In the Development targets, we already have published the new intellectual property. We have selected the new lead molecule ZEN-3694. We have selected a back-up molecule, ZEN-3717. We are on schedule for filing this IND with the FDA by the end of the year.

(In Clinical targets) We have already been discussing with the top investigators to recruit, as we believe it’s very important especially for the prestige of the program. We will initiate a clinical trial for solid tumors and lymphoma. And we should reach proof of concept by the second half of 2016. That will still be Phase I, but based on how this program is designed we should have proof of concept of the drug working against various cancer targets in approximately a year and change. And we will expand at that point to include combination therapies as well.
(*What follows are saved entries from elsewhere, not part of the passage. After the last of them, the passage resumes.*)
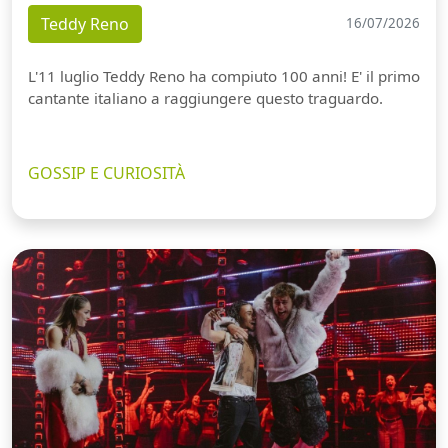
Teddy Reno
16/07/2026
L'11 luglio Teddy Reno ha compiuto 100 anni! E' il primo
cantante italiano a raggiungere questo traguardo.
GOSSIP E CURIOSITÀ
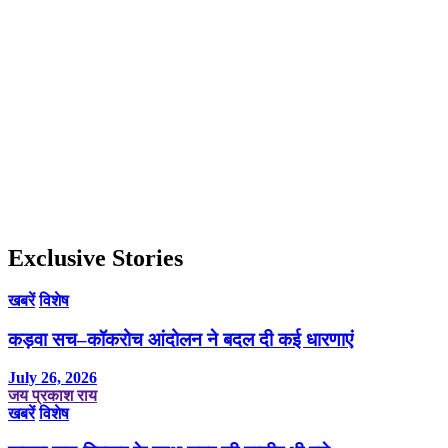
Exclusive Stories
खबरें
विशेष
कड़वा सच–कॉकरोच आंदोलन ने बदल दी कई धारणाएं
July 26, 2026
जय प्रकाश राय
खबरें
विशेष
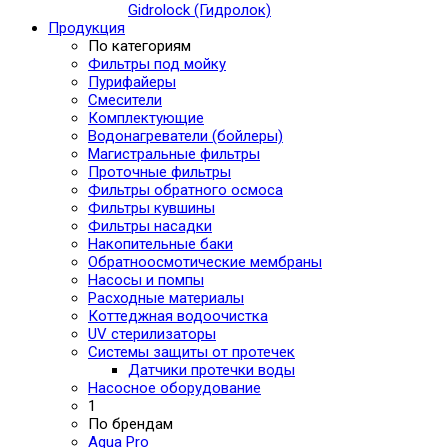
Gidrolock (Гидролок)
Продукция
По категориям
Фильтры под мойку
Пурифайеры
Смесители
Комплектующие
Водонагреватели (бойлеры)
Магистральные фильтры
Проточные фильтры
Фильтры обратного осмоса
Фильтры кувшины
Фильтры насадки
Накопительные баки
Обратноосмотические мембраны
Насосы и помпы
Расходные материалы
Коттеджная водоочистка
UV стерилизаторы
Системы защиты от протечек
Датчики протечки воды
Насосное оборудование
1
По брендам
Aqua Pro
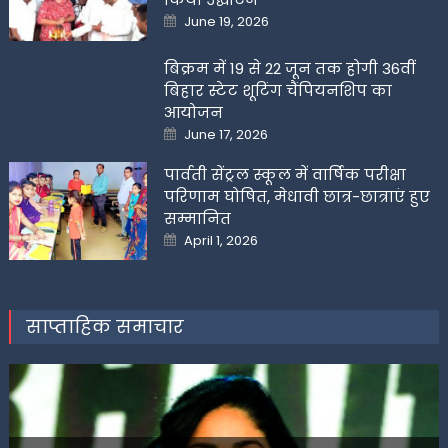
Posted
June 19, 2026
on
बिक्रम में 19 से 22 जून तक होगी 36वीं
बिहार स्टेट शूटिंग चैंपियनशिप का
आयोजन
Posted
June 17, 2026
on
पार्वती सेंट्रल स्कूल में वार्षिक परीक्षा
परिणाम घोषित, मेधावी छात्र-छात्राएं हुए
सम्मानित
Posted
April 1, 2026
on
साप्ताहिक समाचार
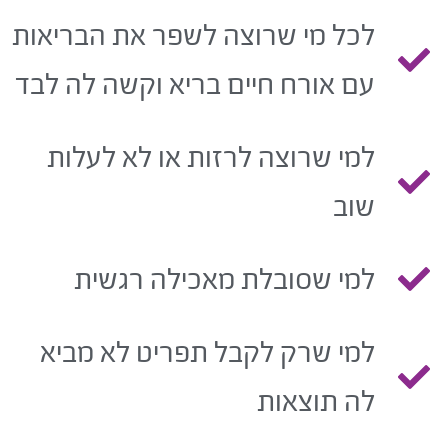
לכל מי שרוצה לשפר את הבריאות
עם אורח חיים בריא וקשה לה לבד
למי שרוצה לרזות או לא לעלות
שוב
למי שסובלת מאכילה רגשית
למי שרק לקבל תפריט לא מביא
לה תוצאות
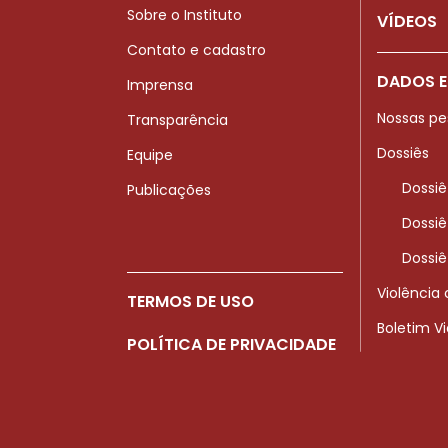
Sobre o Instituto
VÍDEOS
Contato e cadastro
DADOS E
Imprensa
Nossas pe
Transparência
Dossiês
Equipe
Dossiê
Publicações
Dossiê
Dossiê
Violência
TERMOS DE USO
Boletim V
POLÍTICA DE PRIVACIDADE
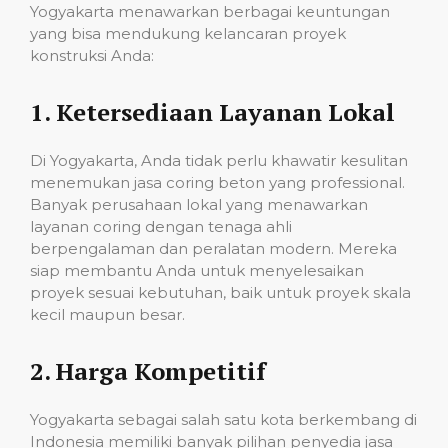
Yogyakarta menawarkan berbagai keuntungan
yang bisa mendukung kelancaran proyek
konstruksi Anda:
1.
Ketersediaan Layanan Lokal
Di Yogyakarta, Anda tidak perlu khawatir kesulitan
menemukan jasa coring beton yang professional.
Banyak perusahaan lokal yang menawarkan
layanan coring dengan tenaga ahli
berpengalaman dan peralatan modern. Mereka
siap membantu Anda untuk menyelesaikan
proyek sesuai kebutuhan, baik untuk proyek skala
kecil maupun besar.
2.
Harga Kompetitif
Yogyakarta sebagai salah satu kota berkembang di
Indonesia memiliki banyak pilihan penyedia jasa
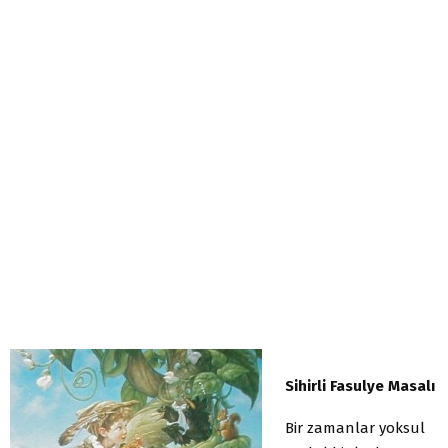
Sihirli Fasulye Masalı
Bir zamanlar yoksul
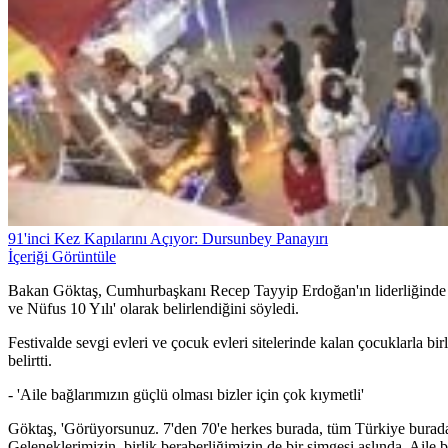
91'inci Kez Kapılarını Açıyor: Dursunbey Panayırı
İçeriği Görüntüle
Bakan Göktaş, Cumhurbaşkanı Recep Tayyip Erdoğan'ın liderliğinde ail
ve Nüfus 10 Yılı' olarak belirlendiğini söyledi.
Festivalde sevgi evleri ve çocuk evleri sitelerinde kalan çocuklarla bir
belirtti.
- 'Aile bağlarımızın güçlü olması bizler için çok kıymetli'
Göktaş, 'Görüyorsunuz. 7'den 70'e herkes burada, tüm Türkiye burada
Geleneklerimizin, birlik beraberliğimizin de bir simgesi aslında. Aile 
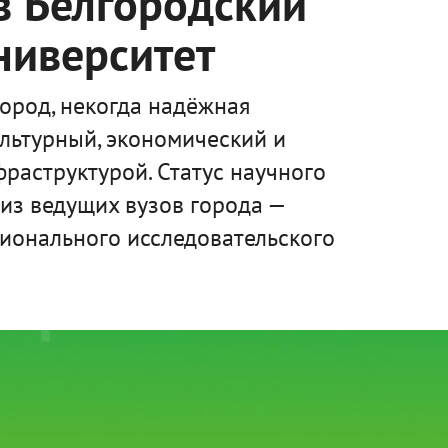
 в Белгородский
ниверситет
ород, некогда надёжная
ультурный, экономический и
раструктурой. Статус научного
из ведущих вузов города —
ционального исследовательского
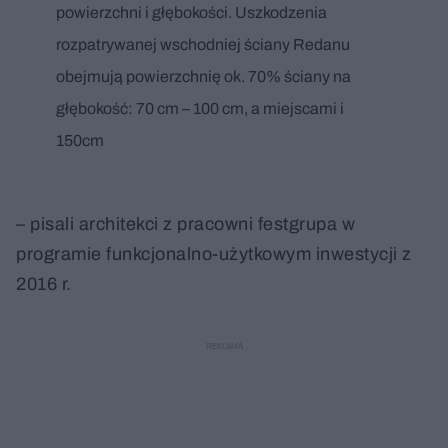
powierzchni i głębokości. Uszkodzenia
rozpatrywanej wschodniej ściany Redanu
obejmują powierzchnię ok. 70% ściany na
głębokość: 70 cm – 100 cm, a miejscami i
150cm
– pisali architekci z pracowni festgrupa w
programie funkcjonalno-użytkowym inwestycji z
2016 r.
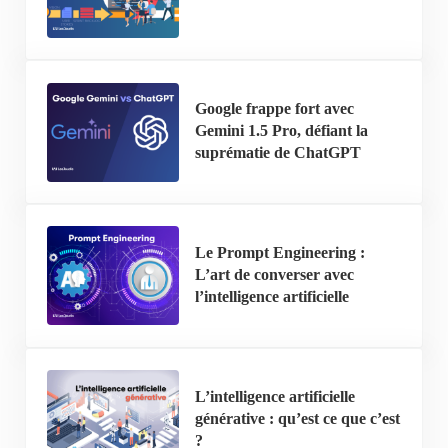
Google frappe fort avec
Gemini 1.5 Pro, défiant la
suprématie de ChatGPT
Le Prompt Engineering :
L’art de converser avec
l’intelligence artificielle
L’intelligence artificielle
générative : qu’est ce que c’est
?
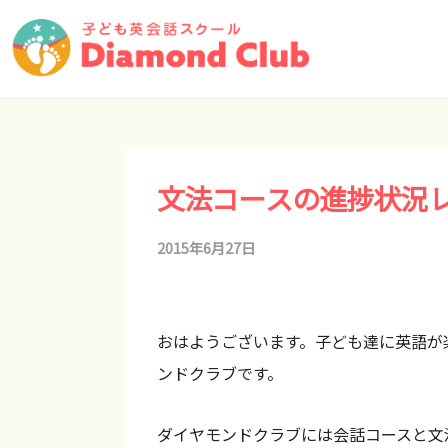
コ
松
ン
の
子
テ
浜
静
ど
ン
松
岡
も
ツ
の
英
県
へ
会
文法コースの進捗状況
子
か
ス
話
ど
ら
キ
ダ
2015年6月27日
b
も
世
ッ
イ
y
英
界
ヤ
プ
d
会
へ
モ
おはようございます。子ども達に英語が
c
！
話
ン
ンドクラブです。
a
ド
新
ダ
d
ク
し
イ
ダイヤモンドクラブには会話コースと文
m
ラ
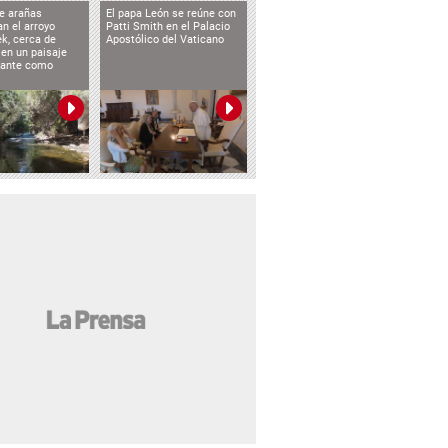
e arañas
El papa León se reúne con
n el arroyo
Patti Smith en el Palacio
k, cerca de
Apostólico del Vaticano
 en un paisaje
etante como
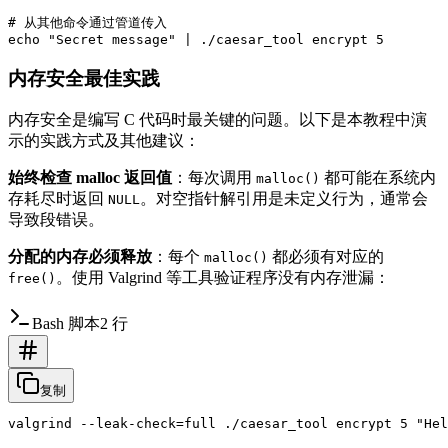
# 从其他命令通过管道传入

内存安全最佳实践
内存安全是编写 C 代码时最关键的问题。以下是本教程中演
示的实践方式及其他建议：
始终检查 malloc 返回值
：每次调用
都可能在系统内
malloc()
存耗尽时返回
。对空指针解引用是未定义行为，通常会
NULL
导致段错误。
分配的内存必须释放
：每个
都必须有对应的
malloc()
。使用 Valgrind 等工具验证程序没有内存泄漏：
free()
Bash 脚本
2 行
复制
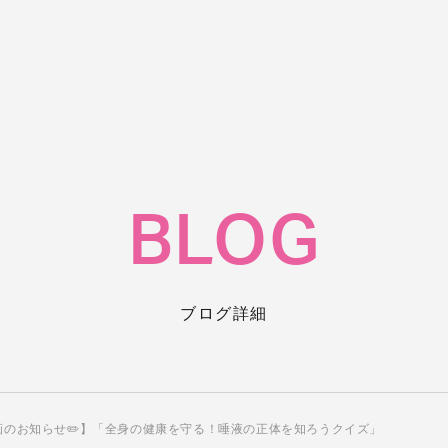
BLOG
ブログ詳細
画のお知らせ✏️】「全身の健康を守る！唾液の正体を知ろうクイズ」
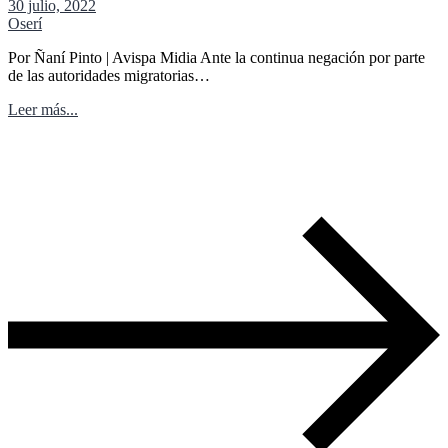
30 julio, 2022
Oserí
Por Ñaní Pinto | Avispa Midia Ante la continua negación por parte
de las autoridades migratorias…
Leer más...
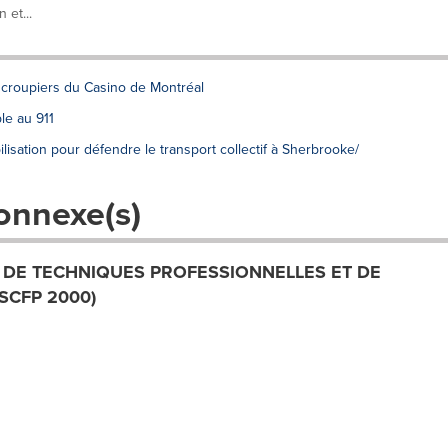
 et...
 croupiers du Casino de Montréal
ble au 911
lisation pour défendre le transport collectif à Sherbrooke/
onnexe(s)
 DE TECHNIQUES PROFESSIONNELLES ET DE
SCFP 2000)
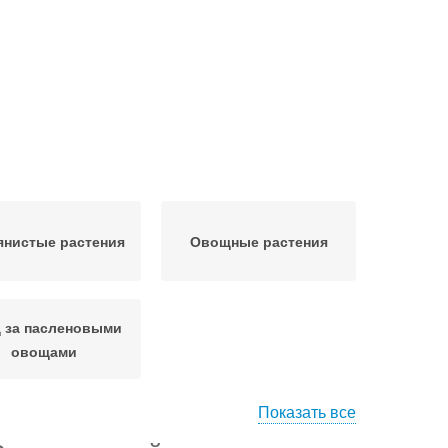
янистые растения
Овощные растения
 за пасленовыми
овощами
Показать все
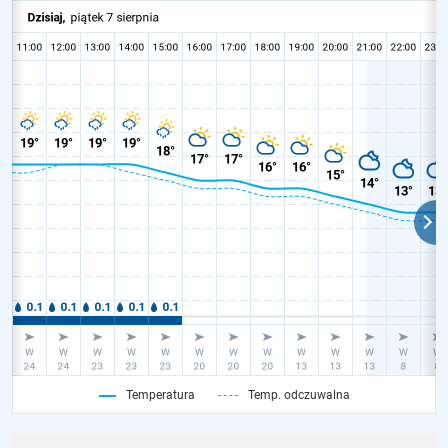
Temperatura
Temp. odczuwalna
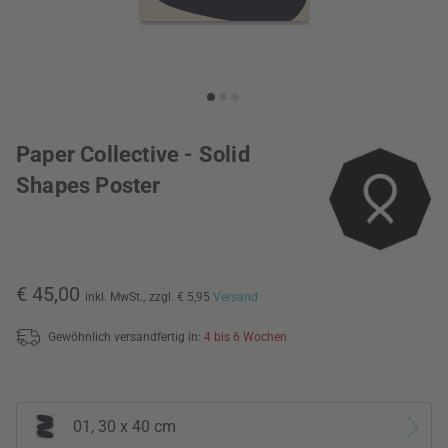
Paper Collective - Solid
Shapes Poster
€ 45,00
inkl. MwSt.,
zzgl. € 5,95
Versand
Gewöhnlich versandfertig in:
4 bis 6 Wochen
01, 30 x 40 cm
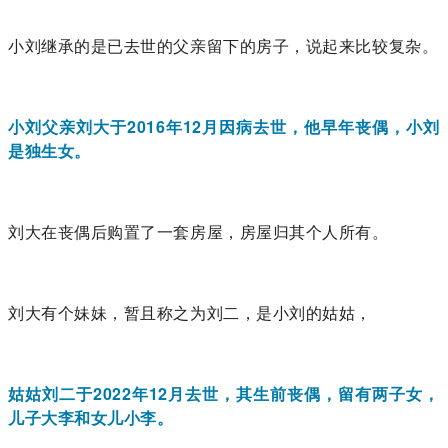
小刘继承的是已去世的父亲留下的房子，说起来比较复杂。
小刘父亲刘大于2016年12月因病去世，他早年丧偶，小刘
是独生女。
刘大在丧偶后购置了一套房屋，房屋归其个人所有。
刘大有个妹妹，暂且称之为刘二，是小刘的姑姑，
姑姑刘二于2022年12月去世，其生前丧偶，留有两子女，
儿子大李和女儿小李。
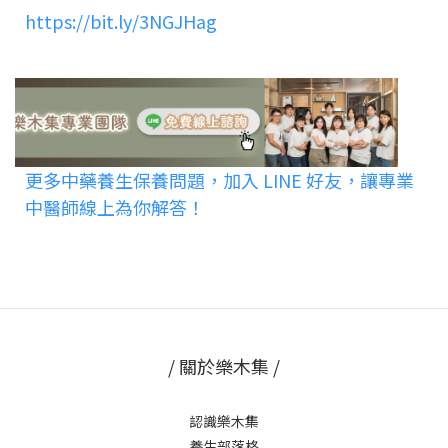
https://bit.ly/3NGJHag
更多中藥養生保養問題，加入 LINE 好友，讓專業
中醫師線上為你解答！
/ 關於樂木集 /
認識樂木集
養生部落格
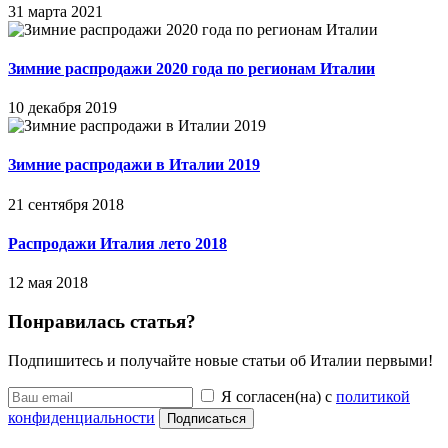
31 марта 2021
Зимние распродажи 2020 года по регионам Италии
10 декабря 2019
Зимние распродажи в Италии 2019
21 сентября 2018
Распродажи Италия лето 2018
12 мая 2018
Понравилась статья?
Подпишитесь и получайте новые статьи об Италии первыми!
Я согласен(на) с
политикой
конфиденциальности
Подписаться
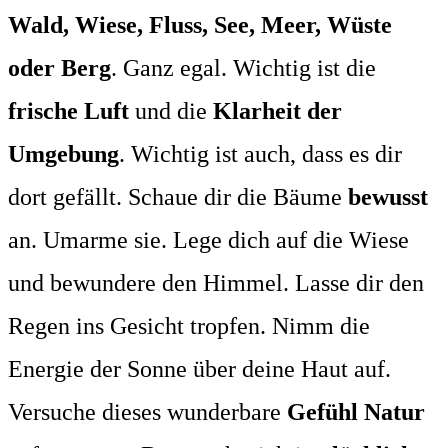
Wald, Wiese, Fluss, See, Meer, Wüste
oder Berg
. Ganz egal. Wichtig ist die
frische Luft
und die
Klarheit der
Umgebung
. Wichtig ist auch, dass es dir
dort gefällt. Schaue dir die Bäume
bewusst
an. Umarme sie. Lege dich auf die Wiese
und bewundere den Himmel. Lasse dir den
Regen ins Gesicht tropfen. Nimm die
Energie der Sonne über deine Haut auf.
Versuche dieses wunderbare
Gefühl Natur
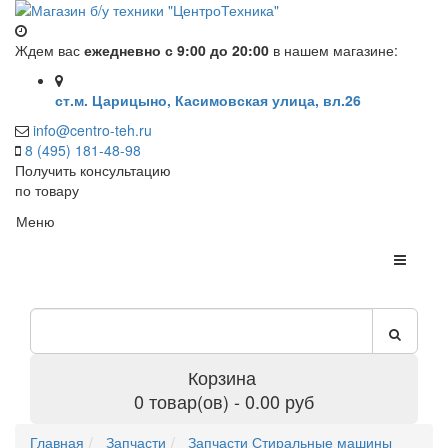
Ждем вас
ежедневно с 9:00 до 20:00
в нашем магазине:
ст.м. Царицыно, Касимовская улица, вл.26
info@centro-teh.ru
8 (495) 181-48-98
Получить консультацию
по товару
Меню
Корзина
0 товар(ов) - 0.00 руб
Главная
Запчасти
Запчасти Стиральные машины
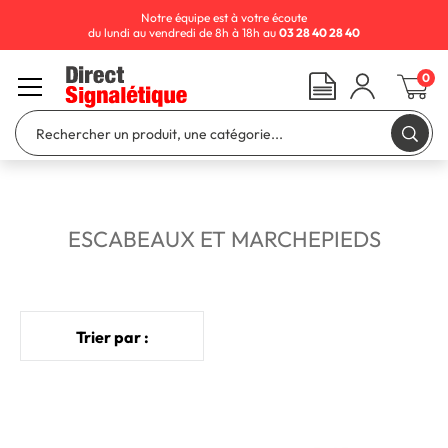
Notre équipe est à votre écoute
du lundi au vendredi de 8h à 18h au
03 28 40 28 40
0
ESCABEAUX ET MARCHEPIEDS
Trier par :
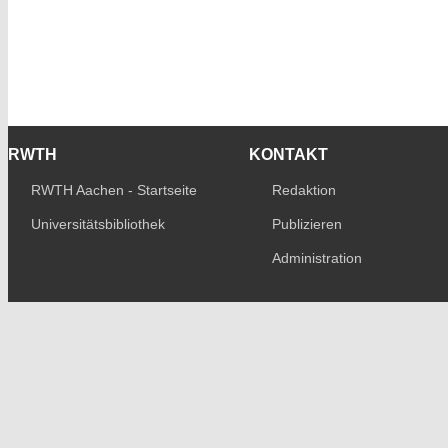
RWTH
KONTAKT
RWTH Aachen - Startseite
Redaktion
Universitätsbibliothek
Publizieren
Administration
So in the Business Development category, we look to do an IPO on the NASDAQ and we do hope to have that launched by the end of this year. Regional licensing deals in China and other countries are in discussion. Co-development and partnering deals are also in discussion. And we have a lot of new BET bromodomain opportunities that we are working on. We don’t list them in particular for competitive reasons.

So on that note, we’ll wrap up today, and I just want to give you an open invite for any questions or anything that you would like. Please feel free to contact us at Zenith Epigenetics. You can ask for Patrick Chu or Sarah Zapotichny or even myself. We’ll be glad to update you on any issues that we did not cover today. Thank you very much for your time. Talk to you soon,

This concludes today’s conference call. You may disconnect your line. Thank you for participating and have a pleasant day.